Sedangkan kedua orang tua Veni mengatakan itu karena memang dia ingin anaknya baik-baik saja. Coba kalau mereka kemarin tidak tahu dan malah terjadi sesuatu bukankah Abinya malah akan murka dengan suaminya Veni. Tapi, untung saja Allah masih memberikan keselamatan untuk mereka.
"Assalamualaikum, Bi, Mi. Aku pamit dulu ya...."
"Waalaikumsalam, nak. Hati-hati nanti kalau sudah sampai rumah kabari Abi atau Umi ya untuk memastikan kalian."
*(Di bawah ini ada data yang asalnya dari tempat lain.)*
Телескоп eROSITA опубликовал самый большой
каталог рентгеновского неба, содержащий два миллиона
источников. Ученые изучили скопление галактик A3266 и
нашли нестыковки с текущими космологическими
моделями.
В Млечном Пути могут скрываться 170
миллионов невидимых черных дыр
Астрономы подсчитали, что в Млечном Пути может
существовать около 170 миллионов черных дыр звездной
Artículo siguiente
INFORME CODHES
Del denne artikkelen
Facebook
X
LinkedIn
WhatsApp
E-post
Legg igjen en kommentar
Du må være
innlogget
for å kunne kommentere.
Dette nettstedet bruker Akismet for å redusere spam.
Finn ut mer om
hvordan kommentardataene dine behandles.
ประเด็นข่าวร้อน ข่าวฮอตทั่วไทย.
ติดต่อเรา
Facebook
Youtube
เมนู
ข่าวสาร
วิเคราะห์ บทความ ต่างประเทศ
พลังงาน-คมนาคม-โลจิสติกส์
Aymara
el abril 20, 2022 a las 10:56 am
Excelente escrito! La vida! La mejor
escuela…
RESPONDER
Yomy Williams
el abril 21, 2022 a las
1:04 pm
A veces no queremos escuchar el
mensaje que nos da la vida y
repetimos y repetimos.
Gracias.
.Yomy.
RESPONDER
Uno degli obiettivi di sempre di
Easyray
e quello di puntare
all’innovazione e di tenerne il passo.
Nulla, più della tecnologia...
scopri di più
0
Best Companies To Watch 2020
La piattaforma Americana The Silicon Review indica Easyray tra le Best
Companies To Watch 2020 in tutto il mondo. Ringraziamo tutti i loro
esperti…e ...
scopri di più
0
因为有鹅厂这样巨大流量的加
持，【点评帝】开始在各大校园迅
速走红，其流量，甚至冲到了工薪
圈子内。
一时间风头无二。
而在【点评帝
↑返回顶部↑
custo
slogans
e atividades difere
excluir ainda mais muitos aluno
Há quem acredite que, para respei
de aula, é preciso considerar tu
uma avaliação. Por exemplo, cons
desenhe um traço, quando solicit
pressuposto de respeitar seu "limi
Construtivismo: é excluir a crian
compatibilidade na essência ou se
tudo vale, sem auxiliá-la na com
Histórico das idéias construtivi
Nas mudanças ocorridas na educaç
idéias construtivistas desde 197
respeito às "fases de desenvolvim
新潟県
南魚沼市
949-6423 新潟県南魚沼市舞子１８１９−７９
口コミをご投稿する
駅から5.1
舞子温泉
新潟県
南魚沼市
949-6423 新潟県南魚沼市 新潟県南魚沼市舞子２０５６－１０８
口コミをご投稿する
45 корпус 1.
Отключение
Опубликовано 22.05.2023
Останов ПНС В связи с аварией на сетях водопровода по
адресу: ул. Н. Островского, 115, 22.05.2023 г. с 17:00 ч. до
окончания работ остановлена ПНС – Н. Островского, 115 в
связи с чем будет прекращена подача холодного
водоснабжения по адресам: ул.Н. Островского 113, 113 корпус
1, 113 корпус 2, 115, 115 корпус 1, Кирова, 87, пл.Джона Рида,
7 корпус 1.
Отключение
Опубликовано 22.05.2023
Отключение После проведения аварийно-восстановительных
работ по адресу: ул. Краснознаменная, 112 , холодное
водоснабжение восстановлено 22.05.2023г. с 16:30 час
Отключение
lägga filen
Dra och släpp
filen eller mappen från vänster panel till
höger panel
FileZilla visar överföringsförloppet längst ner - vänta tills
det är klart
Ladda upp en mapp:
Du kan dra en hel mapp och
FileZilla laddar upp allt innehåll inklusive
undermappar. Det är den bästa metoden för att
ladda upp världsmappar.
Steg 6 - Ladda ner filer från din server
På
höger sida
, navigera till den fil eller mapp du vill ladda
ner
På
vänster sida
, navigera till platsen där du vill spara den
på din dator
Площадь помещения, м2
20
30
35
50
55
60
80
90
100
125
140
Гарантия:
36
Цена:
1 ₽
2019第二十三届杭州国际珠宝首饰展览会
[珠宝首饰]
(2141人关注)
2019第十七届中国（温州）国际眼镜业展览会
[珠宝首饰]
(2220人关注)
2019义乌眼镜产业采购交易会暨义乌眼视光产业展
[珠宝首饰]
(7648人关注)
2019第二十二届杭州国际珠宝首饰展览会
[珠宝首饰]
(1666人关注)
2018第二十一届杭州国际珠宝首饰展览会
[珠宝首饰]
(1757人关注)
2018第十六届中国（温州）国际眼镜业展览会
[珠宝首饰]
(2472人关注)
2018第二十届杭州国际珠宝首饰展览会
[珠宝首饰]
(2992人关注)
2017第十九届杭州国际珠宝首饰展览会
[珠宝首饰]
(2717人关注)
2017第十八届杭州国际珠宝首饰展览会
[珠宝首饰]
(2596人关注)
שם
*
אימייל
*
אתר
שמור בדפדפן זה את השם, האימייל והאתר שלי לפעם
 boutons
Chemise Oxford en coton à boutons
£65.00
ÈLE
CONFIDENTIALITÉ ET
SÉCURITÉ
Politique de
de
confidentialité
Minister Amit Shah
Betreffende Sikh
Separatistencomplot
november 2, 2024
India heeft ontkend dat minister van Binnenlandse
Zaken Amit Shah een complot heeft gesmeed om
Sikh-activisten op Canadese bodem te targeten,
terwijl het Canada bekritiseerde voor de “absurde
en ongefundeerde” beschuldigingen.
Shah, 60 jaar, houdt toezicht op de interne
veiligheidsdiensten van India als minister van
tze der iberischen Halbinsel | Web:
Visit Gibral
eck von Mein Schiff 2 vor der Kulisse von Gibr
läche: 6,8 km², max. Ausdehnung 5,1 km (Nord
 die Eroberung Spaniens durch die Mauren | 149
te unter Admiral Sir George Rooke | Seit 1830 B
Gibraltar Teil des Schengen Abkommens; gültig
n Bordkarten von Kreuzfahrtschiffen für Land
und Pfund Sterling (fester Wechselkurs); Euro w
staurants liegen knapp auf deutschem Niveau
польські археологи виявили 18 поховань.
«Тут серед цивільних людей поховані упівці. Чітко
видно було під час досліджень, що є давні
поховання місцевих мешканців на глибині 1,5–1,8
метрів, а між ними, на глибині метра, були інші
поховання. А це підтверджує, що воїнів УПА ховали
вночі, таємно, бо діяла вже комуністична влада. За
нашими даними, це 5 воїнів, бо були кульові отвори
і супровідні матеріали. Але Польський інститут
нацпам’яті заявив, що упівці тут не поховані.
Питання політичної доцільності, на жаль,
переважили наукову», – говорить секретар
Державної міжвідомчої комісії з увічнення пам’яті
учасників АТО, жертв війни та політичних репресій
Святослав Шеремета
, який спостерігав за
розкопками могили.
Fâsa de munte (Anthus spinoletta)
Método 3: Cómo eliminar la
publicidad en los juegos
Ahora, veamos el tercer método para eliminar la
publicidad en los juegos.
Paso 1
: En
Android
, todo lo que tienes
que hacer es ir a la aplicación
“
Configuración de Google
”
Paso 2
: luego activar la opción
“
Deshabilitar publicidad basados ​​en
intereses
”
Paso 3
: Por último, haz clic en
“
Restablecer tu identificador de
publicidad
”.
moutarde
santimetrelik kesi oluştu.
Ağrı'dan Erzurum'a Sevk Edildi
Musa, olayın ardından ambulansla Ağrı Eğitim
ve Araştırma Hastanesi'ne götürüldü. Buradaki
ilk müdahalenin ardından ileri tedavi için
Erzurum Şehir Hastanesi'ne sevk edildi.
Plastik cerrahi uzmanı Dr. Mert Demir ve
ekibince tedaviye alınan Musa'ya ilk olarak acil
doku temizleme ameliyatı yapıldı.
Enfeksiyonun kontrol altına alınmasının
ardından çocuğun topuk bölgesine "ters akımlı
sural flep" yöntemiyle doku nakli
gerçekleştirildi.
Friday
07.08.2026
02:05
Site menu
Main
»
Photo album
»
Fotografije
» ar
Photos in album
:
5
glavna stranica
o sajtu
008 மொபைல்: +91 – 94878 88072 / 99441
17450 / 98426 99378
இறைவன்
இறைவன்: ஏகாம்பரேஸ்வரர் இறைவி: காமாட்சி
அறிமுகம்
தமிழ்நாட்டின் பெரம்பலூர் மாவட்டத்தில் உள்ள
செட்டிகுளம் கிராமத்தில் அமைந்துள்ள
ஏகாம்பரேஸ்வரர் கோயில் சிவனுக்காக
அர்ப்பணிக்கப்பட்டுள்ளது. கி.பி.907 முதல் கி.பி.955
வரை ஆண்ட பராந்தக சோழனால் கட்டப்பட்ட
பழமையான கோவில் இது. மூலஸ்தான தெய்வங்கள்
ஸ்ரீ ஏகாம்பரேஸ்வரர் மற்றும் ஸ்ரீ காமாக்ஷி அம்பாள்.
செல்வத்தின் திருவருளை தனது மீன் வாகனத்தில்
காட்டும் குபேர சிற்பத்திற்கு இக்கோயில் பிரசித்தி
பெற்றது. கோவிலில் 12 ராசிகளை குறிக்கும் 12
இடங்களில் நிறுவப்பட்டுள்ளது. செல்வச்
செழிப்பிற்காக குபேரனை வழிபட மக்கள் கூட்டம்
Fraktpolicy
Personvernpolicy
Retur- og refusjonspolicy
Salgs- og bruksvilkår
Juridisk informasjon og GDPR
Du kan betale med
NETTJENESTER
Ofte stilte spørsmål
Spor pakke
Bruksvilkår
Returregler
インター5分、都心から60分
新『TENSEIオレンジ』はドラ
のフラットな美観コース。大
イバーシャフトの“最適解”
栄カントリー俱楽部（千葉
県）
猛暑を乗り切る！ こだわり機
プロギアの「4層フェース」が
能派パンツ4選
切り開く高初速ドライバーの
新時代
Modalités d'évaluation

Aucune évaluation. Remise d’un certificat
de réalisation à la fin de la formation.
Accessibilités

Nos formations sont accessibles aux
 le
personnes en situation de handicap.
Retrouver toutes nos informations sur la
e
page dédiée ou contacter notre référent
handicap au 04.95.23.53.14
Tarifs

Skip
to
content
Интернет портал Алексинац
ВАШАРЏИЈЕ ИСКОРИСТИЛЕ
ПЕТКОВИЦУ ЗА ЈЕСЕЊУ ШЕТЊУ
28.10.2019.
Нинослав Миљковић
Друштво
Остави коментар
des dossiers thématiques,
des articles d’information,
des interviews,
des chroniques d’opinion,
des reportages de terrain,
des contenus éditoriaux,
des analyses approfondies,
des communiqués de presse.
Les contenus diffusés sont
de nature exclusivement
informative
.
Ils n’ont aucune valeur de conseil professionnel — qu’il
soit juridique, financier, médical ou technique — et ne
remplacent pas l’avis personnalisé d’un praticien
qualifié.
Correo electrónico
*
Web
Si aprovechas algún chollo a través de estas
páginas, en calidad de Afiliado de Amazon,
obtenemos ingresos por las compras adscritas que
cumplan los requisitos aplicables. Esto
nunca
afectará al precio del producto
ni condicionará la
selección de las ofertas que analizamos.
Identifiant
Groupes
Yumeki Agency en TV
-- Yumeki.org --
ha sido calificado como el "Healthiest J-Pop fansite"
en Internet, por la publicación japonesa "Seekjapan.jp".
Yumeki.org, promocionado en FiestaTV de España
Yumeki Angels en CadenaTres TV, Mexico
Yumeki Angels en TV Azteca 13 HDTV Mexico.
"Iya, Umi, Abi," jawab Veni lagi. Setelah itu mereka pun segera masuk ke dalam mobil. Abi dan Uminya melambaikan tangan kepada mereka. Setelah itu, mobil mereka pergi meninggalkan rumah mereka.
"Semoga mereka selalu diberi kesehatan dan keselamatan ya, Bi."
"Iya, Aamiin ... yaudah yuk kita masuk, Mi. Siap-siap buat bantuin tetangga kita."
"Iya, Bi." Mereka berdua pun masuk ke dalam rumah. Mereka bersiap untuk membantu tetangga mereka masuk yang sedang dalam kesusahan itu.